His younger brother became the sibling I never had, and for a while things were normal again. But then I would return to my own house down the street, only to face what I had left behind.
It seemed that after Sam and I left for college, much to my parents’ dismay, things between my mum and dad looked somewhat normal again. Their refusal to split gave me the indication that they still held so much love for each other, even though they couldn’t stand one another.
And I guess that was admirable, because Sam and I were slowly starting to turn into them. I hated it, but it tested us, and in a way I’m glad it happened – because now I know that, unlike my parents, we weren’t able to survive this and come out of it hand in hand.
Together.
“Dove, darling!” My mum runs up to the car as I climb out, wrapping her long arms around me and squeezing until I could barely breathe. “Oh, I’m so glad you two decided to join us for thanksgiving! I haven’t seen you both in so long!”
“Mum, it’s been three months,” I reply, but she pays no mind and goes to hug Sam equally as tight.
“Oh, how was the drive? You two must be hungry,” my mum gushes, and Sam and I both give each other knowing looks as we watch my mum go back and forth between the two of us, making herself look extremely busy whilst doing the most mundane thing of greeting.
“Look at you, all grown up,” my dad comes out, and ruffles my hair as he once did when I was a child. Perhaps I still appeared a child in front of them. They would always treat me like one, despite how old I got. Always trying to hold on more tightly than the last time, scared to let go and let me do as I please. I didn’t even introduce them to Lilian when they dropped Sam and I at college, because I knew exactly how they would’ve reacted, and frankly I didn’t have the energy to fight them on my first day.

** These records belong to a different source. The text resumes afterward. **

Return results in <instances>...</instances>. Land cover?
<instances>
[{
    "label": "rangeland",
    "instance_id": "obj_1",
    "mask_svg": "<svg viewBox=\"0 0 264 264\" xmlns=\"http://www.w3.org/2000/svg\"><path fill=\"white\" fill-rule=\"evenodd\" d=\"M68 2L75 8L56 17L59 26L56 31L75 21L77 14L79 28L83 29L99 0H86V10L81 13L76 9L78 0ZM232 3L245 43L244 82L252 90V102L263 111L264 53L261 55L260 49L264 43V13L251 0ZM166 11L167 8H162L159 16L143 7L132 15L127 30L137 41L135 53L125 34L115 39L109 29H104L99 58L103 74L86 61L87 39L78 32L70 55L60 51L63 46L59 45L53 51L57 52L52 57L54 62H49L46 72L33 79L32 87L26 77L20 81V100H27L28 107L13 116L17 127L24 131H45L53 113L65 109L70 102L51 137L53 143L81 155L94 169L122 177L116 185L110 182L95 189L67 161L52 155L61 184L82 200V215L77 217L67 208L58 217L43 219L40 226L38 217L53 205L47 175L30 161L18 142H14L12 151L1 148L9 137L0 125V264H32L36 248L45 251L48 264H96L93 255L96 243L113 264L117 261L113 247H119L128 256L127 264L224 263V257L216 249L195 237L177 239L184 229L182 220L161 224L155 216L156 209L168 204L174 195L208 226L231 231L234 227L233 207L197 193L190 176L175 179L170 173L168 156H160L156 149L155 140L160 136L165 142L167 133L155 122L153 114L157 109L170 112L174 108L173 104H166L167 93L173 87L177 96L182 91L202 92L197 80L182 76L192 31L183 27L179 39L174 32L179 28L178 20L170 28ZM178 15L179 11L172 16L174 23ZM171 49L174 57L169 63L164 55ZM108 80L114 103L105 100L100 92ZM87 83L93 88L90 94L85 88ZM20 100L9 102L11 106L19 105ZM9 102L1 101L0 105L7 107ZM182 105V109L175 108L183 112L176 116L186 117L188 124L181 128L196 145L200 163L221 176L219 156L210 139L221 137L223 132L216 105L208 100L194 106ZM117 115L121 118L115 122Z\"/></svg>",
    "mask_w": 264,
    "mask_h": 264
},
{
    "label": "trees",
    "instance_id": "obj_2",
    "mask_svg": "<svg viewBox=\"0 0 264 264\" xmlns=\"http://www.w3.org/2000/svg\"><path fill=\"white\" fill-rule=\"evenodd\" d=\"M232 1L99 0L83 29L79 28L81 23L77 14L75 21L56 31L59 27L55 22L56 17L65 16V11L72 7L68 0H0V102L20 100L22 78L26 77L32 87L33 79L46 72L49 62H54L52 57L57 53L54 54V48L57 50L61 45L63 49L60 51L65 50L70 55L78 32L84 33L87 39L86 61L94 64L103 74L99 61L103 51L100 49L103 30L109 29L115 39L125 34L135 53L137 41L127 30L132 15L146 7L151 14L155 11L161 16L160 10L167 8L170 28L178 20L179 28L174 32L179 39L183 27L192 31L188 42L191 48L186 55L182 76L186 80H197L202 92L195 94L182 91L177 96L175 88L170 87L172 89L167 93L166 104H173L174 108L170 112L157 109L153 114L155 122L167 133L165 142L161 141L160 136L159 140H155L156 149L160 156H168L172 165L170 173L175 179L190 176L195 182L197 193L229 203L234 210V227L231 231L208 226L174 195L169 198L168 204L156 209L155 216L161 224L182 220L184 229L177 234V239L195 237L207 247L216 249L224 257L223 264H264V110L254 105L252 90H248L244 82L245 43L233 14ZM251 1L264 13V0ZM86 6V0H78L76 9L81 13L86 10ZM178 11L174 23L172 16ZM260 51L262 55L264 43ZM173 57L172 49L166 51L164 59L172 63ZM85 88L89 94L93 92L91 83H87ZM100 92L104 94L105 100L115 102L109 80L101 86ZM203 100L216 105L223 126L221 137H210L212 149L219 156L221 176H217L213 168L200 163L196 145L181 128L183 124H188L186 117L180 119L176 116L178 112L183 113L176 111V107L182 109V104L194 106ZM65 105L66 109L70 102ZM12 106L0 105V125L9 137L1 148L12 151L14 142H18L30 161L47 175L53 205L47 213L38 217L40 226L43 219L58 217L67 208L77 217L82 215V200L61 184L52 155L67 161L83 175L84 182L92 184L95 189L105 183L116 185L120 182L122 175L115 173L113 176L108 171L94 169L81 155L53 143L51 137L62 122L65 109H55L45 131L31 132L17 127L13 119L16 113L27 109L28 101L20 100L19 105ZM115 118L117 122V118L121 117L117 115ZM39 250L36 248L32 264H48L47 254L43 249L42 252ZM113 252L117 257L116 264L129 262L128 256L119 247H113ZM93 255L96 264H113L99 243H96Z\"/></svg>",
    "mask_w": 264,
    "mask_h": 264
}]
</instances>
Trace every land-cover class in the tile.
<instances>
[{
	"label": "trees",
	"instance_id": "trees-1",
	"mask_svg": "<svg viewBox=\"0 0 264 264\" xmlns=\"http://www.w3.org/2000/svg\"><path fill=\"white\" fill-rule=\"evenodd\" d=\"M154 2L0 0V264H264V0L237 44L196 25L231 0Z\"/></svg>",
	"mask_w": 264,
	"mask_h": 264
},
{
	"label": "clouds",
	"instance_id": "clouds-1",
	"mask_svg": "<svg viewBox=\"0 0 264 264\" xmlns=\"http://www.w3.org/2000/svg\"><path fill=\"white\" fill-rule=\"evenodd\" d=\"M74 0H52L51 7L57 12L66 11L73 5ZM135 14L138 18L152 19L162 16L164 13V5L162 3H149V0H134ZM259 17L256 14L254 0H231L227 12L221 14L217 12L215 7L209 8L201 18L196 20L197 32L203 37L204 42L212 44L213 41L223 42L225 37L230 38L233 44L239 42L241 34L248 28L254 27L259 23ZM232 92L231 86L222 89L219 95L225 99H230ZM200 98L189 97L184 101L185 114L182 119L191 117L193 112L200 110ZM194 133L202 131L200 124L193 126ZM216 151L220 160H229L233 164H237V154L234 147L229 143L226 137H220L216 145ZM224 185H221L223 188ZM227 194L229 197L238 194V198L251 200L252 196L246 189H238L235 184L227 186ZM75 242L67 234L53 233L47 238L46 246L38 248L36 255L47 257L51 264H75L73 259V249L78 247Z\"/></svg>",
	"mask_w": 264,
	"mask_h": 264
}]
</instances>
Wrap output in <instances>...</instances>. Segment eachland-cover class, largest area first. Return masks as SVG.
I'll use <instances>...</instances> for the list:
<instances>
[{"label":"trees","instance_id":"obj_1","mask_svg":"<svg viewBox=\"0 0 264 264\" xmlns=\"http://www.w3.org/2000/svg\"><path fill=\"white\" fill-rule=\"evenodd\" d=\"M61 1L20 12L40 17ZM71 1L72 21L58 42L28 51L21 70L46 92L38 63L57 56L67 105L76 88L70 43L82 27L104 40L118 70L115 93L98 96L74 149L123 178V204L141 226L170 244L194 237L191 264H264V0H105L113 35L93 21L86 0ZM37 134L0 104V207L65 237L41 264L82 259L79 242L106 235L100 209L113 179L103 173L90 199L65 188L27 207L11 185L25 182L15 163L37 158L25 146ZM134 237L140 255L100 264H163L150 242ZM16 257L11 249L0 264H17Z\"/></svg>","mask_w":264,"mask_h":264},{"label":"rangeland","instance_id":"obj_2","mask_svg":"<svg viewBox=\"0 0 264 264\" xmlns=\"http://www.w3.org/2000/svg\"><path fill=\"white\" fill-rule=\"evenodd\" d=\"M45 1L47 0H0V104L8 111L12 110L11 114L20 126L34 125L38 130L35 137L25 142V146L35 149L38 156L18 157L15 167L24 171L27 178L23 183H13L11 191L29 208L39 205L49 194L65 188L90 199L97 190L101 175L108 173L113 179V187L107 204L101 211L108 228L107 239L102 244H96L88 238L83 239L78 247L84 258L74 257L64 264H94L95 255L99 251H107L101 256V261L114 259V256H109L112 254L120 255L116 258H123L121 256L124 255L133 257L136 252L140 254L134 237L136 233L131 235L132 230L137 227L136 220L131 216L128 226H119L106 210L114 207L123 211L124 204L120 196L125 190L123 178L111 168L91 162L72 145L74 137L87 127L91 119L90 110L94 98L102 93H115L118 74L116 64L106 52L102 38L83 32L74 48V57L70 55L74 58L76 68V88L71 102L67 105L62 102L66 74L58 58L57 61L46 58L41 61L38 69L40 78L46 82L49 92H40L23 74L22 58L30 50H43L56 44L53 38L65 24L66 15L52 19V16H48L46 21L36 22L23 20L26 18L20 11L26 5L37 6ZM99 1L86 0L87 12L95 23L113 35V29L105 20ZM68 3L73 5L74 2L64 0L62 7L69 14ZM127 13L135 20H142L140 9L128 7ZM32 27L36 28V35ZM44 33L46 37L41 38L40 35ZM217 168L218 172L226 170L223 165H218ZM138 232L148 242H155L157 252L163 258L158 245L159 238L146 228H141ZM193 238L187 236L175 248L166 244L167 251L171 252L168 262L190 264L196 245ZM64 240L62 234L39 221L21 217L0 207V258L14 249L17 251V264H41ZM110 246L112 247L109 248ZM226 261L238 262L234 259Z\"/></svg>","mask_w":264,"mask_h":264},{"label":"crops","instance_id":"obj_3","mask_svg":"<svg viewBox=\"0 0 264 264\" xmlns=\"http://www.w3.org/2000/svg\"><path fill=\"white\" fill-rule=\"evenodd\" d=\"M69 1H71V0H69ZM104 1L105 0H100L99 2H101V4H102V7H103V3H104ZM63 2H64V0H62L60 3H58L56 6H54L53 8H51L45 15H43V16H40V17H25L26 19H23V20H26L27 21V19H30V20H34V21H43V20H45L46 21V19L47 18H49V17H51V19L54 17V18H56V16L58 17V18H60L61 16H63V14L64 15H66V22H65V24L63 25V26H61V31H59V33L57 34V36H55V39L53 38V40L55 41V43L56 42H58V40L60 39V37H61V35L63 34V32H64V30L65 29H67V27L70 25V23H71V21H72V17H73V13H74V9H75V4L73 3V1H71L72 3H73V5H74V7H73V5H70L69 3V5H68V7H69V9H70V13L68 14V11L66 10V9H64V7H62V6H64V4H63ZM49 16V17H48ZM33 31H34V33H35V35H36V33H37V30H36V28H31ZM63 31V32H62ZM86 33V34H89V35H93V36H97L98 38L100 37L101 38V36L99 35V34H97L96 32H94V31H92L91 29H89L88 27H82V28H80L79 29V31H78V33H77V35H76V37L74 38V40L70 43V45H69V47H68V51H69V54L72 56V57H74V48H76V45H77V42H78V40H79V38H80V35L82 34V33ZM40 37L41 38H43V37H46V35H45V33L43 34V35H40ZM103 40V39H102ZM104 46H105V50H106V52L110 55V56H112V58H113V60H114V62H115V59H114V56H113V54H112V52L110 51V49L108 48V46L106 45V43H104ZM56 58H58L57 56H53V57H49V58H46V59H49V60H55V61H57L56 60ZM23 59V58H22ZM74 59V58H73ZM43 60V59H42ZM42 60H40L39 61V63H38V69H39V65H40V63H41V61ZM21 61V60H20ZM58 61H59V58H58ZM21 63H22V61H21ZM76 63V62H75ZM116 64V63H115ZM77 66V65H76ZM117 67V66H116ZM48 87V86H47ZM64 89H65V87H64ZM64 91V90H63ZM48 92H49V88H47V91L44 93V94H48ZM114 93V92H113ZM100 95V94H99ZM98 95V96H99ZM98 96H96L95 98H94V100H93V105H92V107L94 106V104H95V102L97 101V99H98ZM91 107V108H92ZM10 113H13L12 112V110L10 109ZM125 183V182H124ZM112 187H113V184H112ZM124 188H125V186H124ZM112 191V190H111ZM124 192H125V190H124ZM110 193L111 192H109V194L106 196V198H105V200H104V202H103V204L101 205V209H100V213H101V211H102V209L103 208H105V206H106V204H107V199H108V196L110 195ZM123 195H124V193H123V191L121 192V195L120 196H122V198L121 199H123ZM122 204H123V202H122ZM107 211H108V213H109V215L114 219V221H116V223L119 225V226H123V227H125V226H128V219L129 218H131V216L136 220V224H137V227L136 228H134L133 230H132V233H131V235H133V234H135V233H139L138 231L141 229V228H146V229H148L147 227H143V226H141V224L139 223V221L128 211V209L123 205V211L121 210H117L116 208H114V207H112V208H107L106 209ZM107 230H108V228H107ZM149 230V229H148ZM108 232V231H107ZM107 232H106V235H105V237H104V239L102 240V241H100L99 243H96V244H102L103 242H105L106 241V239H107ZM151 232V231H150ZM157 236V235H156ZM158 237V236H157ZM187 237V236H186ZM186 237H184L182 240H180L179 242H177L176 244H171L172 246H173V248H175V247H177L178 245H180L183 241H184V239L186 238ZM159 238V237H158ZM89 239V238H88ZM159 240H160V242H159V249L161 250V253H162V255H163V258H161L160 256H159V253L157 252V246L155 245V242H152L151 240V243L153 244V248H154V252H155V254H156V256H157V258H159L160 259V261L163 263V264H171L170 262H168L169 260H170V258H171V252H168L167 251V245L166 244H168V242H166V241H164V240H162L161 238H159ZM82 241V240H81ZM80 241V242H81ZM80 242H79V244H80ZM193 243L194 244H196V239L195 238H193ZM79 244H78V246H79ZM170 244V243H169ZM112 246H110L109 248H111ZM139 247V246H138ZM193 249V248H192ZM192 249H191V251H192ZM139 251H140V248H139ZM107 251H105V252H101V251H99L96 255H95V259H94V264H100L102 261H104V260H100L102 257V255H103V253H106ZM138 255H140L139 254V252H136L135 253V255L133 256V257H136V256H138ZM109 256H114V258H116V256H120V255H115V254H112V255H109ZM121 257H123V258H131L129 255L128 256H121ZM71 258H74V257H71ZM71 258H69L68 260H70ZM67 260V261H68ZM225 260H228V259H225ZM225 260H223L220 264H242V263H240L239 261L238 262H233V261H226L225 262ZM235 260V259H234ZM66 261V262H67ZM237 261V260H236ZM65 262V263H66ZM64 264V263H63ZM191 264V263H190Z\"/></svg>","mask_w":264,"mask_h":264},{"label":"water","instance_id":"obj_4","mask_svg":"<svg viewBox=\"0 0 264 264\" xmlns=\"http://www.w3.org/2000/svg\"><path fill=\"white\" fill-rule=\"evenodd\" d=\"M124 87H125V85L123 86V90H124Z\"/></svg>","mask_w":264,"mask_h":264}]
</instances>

I didn’t have the energy now. I wanted so desperately to get back in the car and drive back to campus.
Even Theo’s presence was more tolerable than my parents’ in this moment.
But of course I was thinking about him when my mind needed to think of literally anything else, like for example my boyfriend, who was standing right beside me and guiding me inside my childhood home. He was on my mind every second of every day since I had met him on the pitch, and no matter how badly I wanted him erased, he wouldn’t leave.
Like a tattoo.
Just as permanent as his own.
As the four of us sat gathered by my parents’ newest addition of a fireplace to their living room, drinking mum’s hot chocolate and catching up on the last three months, Sam led the conversation, whilst I sat there occasionally confirming the events he had chosen to share with my family, thankfully none bad or too personal, all the while transfixed on one thing –
his green eyes engraved in my living memory.